[Records from a data source]
+++

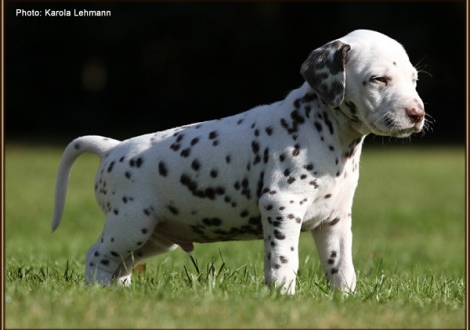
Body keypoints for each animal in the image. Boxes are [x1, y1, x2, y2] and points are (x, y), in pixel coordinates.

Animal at [51, 30, 426, 294]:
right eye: (378, 79)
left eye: (414, 79)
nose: (417, 114)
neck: (327, 131)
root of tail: (112, 149)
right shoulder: (281, 206)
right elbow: (284, 261)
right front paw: (283, 298)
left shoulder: (334, 221)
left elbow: (342, 269)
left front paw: (346, 299)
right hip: (130, 223)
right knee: (98, 256)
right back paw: (97, 293)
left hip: (155, 235)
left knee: (123, 266)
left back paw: (123, 294)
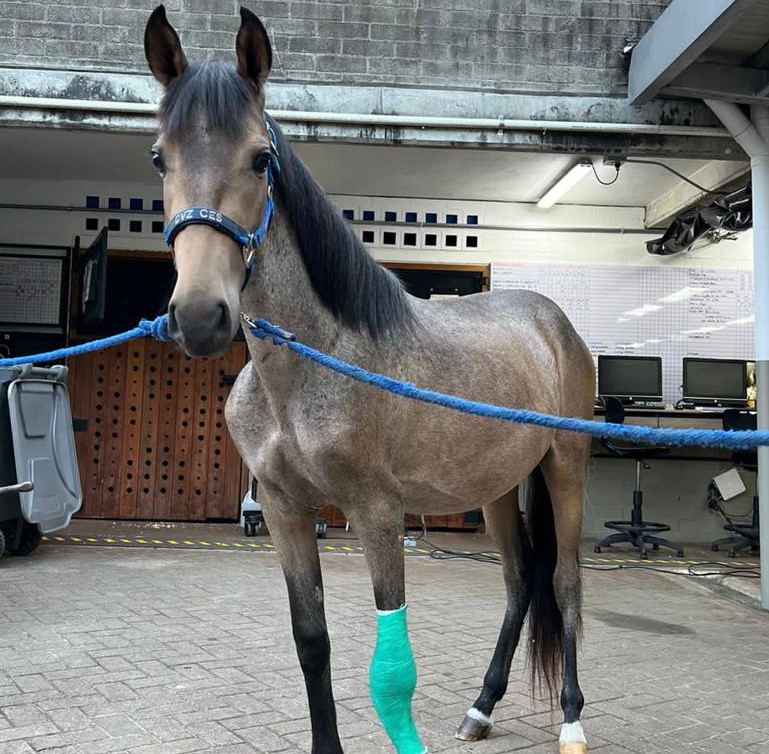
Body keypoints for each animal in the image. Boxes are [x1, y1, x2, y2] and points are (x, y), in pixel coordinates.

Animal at [144, 6, 595, 754]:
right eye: (159, 157)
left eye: (261, 158)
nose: (201, 315)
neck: (310, 365)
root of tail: (553, 322)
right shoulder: (284, 510)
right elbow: (312, 643)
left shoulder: (378, 511)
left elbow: (392, 670)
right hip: (497, 489)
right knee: (517, 584)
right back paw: (480, 708)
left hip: (564, 468)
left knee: (562, 582)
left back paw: (570, 721)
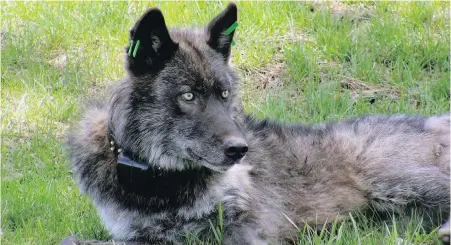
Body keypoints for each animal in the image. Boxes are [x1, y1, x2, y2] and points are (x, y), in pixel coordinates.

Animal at [61, 3, 451, 245]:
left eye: (224, 93)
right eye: (188, 96)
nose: (239, 149)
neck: (165, 186)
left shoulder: (250, 223)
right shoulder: (134, 234)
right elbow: (73, 239)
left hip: (392, 178)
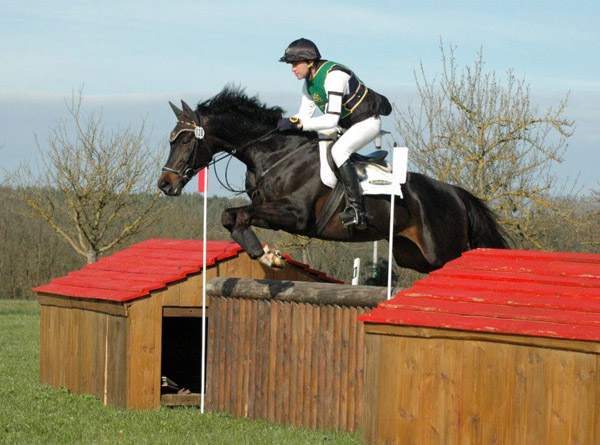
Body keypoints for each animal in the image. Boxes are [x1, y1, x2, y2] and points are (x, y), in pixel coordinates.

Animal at [157, 86, 508, 272]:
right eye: (171, 139)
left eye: (185, 140)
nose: (165, 184)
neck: (274, 152)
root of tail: (454, 193)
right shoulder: (272, 213)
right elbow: (231, 216)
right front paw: (267, 254)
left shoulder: (295, 215)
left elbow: (238, 215)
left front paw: (267, 256)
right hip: (413, 255)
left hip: (442, 251)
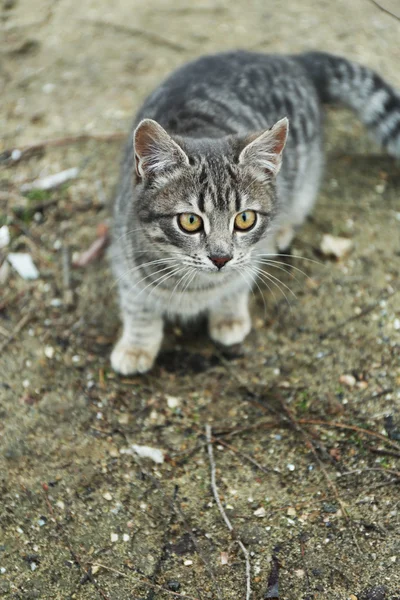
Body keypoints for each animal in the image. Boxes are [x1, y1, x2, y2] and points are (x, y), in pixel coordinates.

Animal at [109, 50, 400, 376]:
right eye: (190, 221)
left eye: (245, 219)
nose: (221, 258)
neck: (197, 286)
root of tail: (289, 59)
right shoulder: (124, 257)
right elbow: (138, 306)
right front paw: (136, 345)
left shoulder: (249, 257)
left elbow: (237, 283)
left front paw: (229, 315)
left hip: (304, 176)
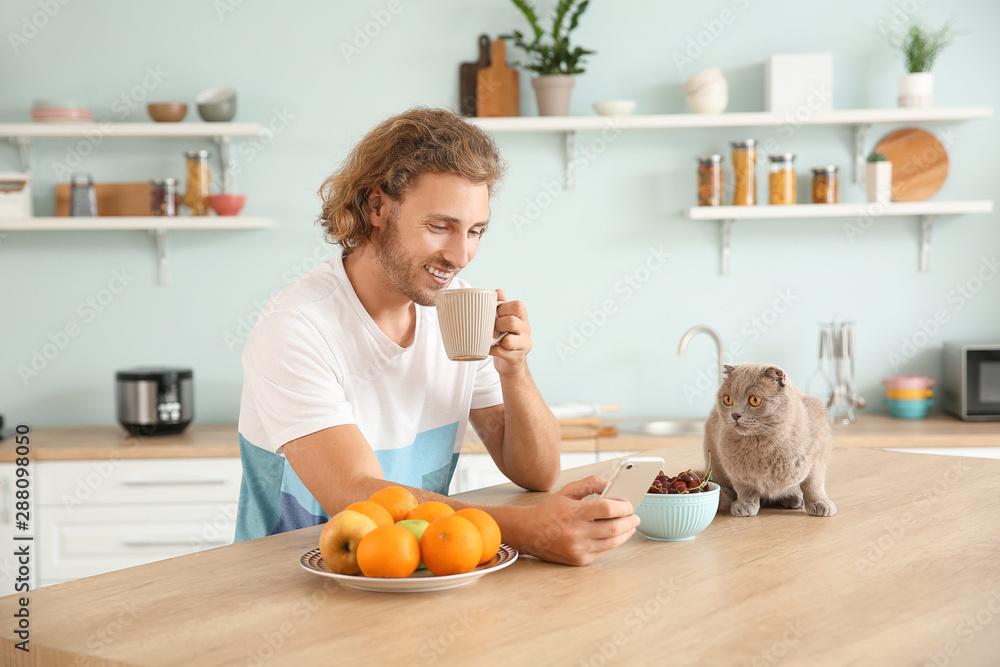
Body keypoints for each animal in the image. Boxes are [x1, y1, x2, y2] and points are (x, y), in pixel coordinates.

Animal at [704, 366, 836, 516]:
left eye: (754, 400)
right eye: (727, 399)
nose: (735, 414)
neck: (764, 445)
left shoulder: (819, 454)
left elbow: (813, 483)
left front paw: (819, 502)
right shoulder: (735, 469)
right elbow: (745, 489)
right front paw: (745, 504)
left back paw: (795, 498)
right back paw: (725, 497)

+++

> Goal of the exercise
Output exactly the lines above that lie between the line with "left elbow: (392, 670)" and the line with "neck: (764, 445)", those two lines included, and no pictures.

> Answer section
left elbow: (392, 670)
right hip: (497, 489)
right knee: (517, 584)
right back paw: (480, 708)
left hip: (564, 468)
left knee: (562, 582)
left back paw: (570, 721)
Body keypoints for each animal in the image. Boxes are [x1, y1, x2, y2] and points are (x, y), in pixel coordinates.

Animal at [61, 3, 451, 245]:
left eye: (224, 93)
right eye: (188, 96)
nose: (239, 149)
neck: (165, 186)
left shoulder: (250, 223)
right shoulder: (134, 234)
right elbow: (73, 239)
left hip: (392, 178)
Body keypoints for each animal in the image. Boxes are [x1, y1, x2, y2] and points are (x, y), in pixel coordinates.

Animal at [157, 86, 508, 272]:
right eye: (171, 139)
left eye: (185, 140)
nose: (165, 184)
neck: (274, 152)
root of tail: (454, 193)
right shoulder: (272, 213)
right elbow: (231, 216)
right front paw: (267, 254)
left shoulder: (295, 215)
left elbow: (238, 215)
left front paw: (267, 256)
right hip: (413, 255)
left hip: (442, 251)
Body keypoints for each animal in the image. Boxes are [x1, y1, x2, y2] and points are (x, y), in pixel coordinates.

Animal at [109, 50, 400, 376]:
right eye: (190, 221)
left eye: (245, 219)
nose: (221, 258)
neck: (197, 286)
root of tail: (289, 59)
right shoulder: (124, 257)
right elbow: (138, 306)
right front paw: (136, 345)
left shoulder: (249, 257)
left elbow: (237, 283)
left front paw: (229, 315)
left hip: (304, 176)
Body keypoints for each animal in the image. Boxes are [x1, y1, x2, y2] and points are (x, y), in pixel coordinates.

Animal at [704, 366, 836, 516]:
left eye: (754, 400)
right eye: (727, 399)
nose: (735, 414)
neck: (764, 445)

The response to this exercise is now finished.